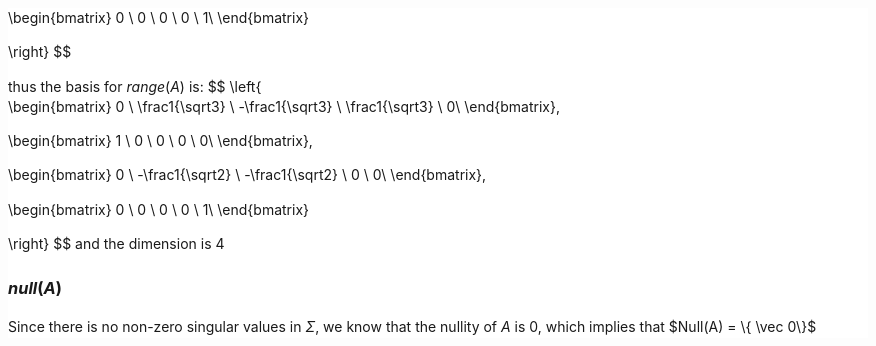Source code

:  \begin{bmatrix}
0 \\
0 \\
0 \\
0 \\
1\\
\end{bmatrix}

\right\}
$$

thus the basis for $range(A)$ is:
$$
\left\{        
 \begin{bmatrix}
0 \\
\frac1{\sqrt3} \\
-\frac1{\sqrt3} \\
\frac1{\sqrt3} \\
0\\
\end{bmatrix},

 \begin{bmatrix}
1 \\
0 \\
0 \\
0 \\
0\\
\end{bmatrix},

 \begin{bmatrix}
0 \\
-\frac1{\sqrt2} \\
-\frac1{\sqrt2} \\
0 \\
0\\
\end{bmatrix},

 \begin{bmatrix}
0 \\
0 \\
0 \\
0 \\
1\\
\end{bmatrix}

\right\}
$$
and the dimension is 4



### $null(A)$

Since there is no non-zero singular values in $\Sigma$, we know that the nullity of $A$ is 0, which implies that $Null(A) = \{ \vec 0\}$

##############################

* Activity *
Restate, word for word, all of the material above, leaving out the images.

* Result below *
Source code

:  \begin{bmatrix}
0 \\
0 \\
0 \\
0 \\
1\\
\end{bmatrix}

\right\}
$$

thus the basis for $range(A)$ is:
$$
\left\{        
 \begin{bmatrix}
0 \\
\frac1{\sqrt3} \\
-\frac1{\sqrt3} \\
\frac1{\sqrt3} \\
0\\
\end{bmatrix},

 \begin{bmatrix}
1 \\
0 \\
0 \\
0 \\
0\\
\end{bmatrix},

 \begin{bmatrix}
0 \\
-\frac1{\sqrt2} \\
-\frac1{\sqrt2} \\
0 \\
0\\
\end{bmatrix},

 \begin{bmatrix}
0 \\
0 \\
0 \\
0 \\
1\\
\end{bmatrix}

\right\}
$$
and the dimension is 4



### $null(A)$

Since there is no non-zero singular values in $\Sigma$, we know that the nullity of $A$ is 0, which implies that $Null(A) = \{ \vec 0\}$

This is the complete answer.